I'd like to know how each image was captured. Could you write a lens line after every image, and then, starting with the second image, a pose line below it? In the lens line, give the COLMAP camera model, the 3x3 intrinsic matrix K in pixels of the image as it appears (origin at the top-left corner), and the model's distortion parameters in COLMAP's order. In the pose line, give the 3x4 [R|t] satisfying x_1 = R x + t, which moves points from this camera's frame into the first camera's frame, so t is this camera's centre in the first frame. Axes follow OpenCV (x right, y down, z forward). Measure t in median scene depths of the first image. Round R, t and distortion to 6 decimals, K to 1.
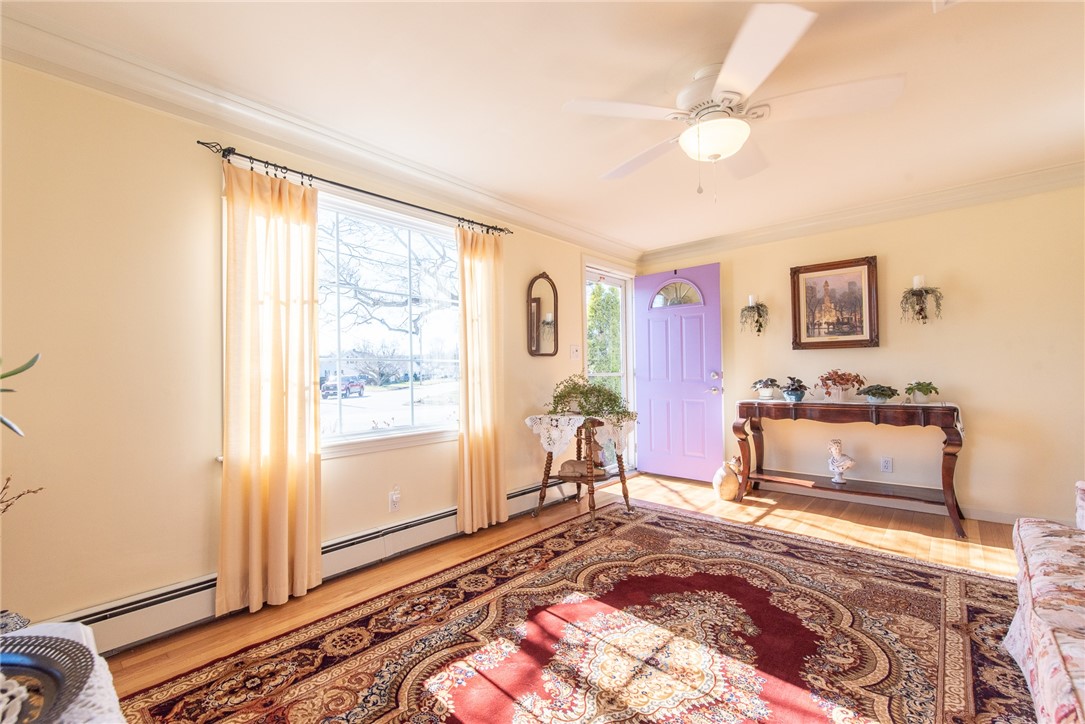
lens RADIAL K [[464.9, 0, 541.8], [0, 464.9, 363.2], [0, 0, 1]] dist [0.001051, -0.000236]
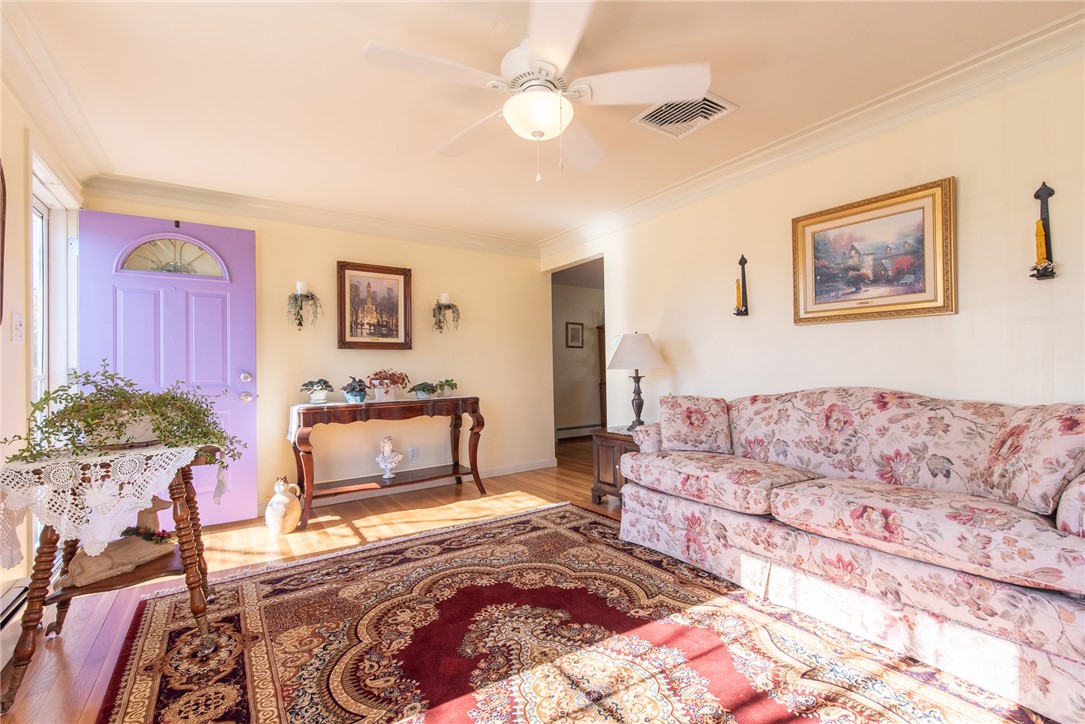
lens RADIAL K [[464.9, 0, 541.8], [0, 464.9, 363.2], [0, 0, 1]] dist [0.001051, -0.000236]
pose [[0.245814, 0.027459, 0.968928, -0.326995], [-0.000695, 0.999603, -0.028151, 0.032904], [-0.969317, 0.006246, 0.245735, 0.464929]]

ASSIGNMENT: Give an exact copy of the listing, without its pictures.

ANSWER SPACE:
I'd like to know how each image was captured. Could you write a lens line after every image, and then, starting with the second image, a pose line below it? In the lens line, give the COLMAP camera model, the 3x3 intrinsic matrix K in pixels of the image as it appears (origin at the top-left corner), and the model's distortion parameters in COLMAP's order. In the pose line, give the 3x4 [R|t] satisfying x_1 = R x + t, which moves points from this camera's frame into the first camera's frame, so t is this camera's centre in the first frame. Axes follow OpenCV (x right, y down, z forward). Measure t in median scene depths of the first image. Round R, t and distortion to 6 decimals, K to 1.
lens RADIAL K [[464.9, 0, 541.8], [0, 464.9, 363.2], [0, 0, 1]] dist [0.001051, -0.000236]
lens RADIAL K [[464.9, 0, 541.8], [0, 464.9, 363.2], [0, 0, 1]] dist [0.001051, -0.000236]
pose [[0.245814, 0.027459, 0.968928, -0.326995], [-0.000695, 0.999603, -0.028151, 0.032904], [-0.969317, 0.006246, 0.245735, 0.464929]]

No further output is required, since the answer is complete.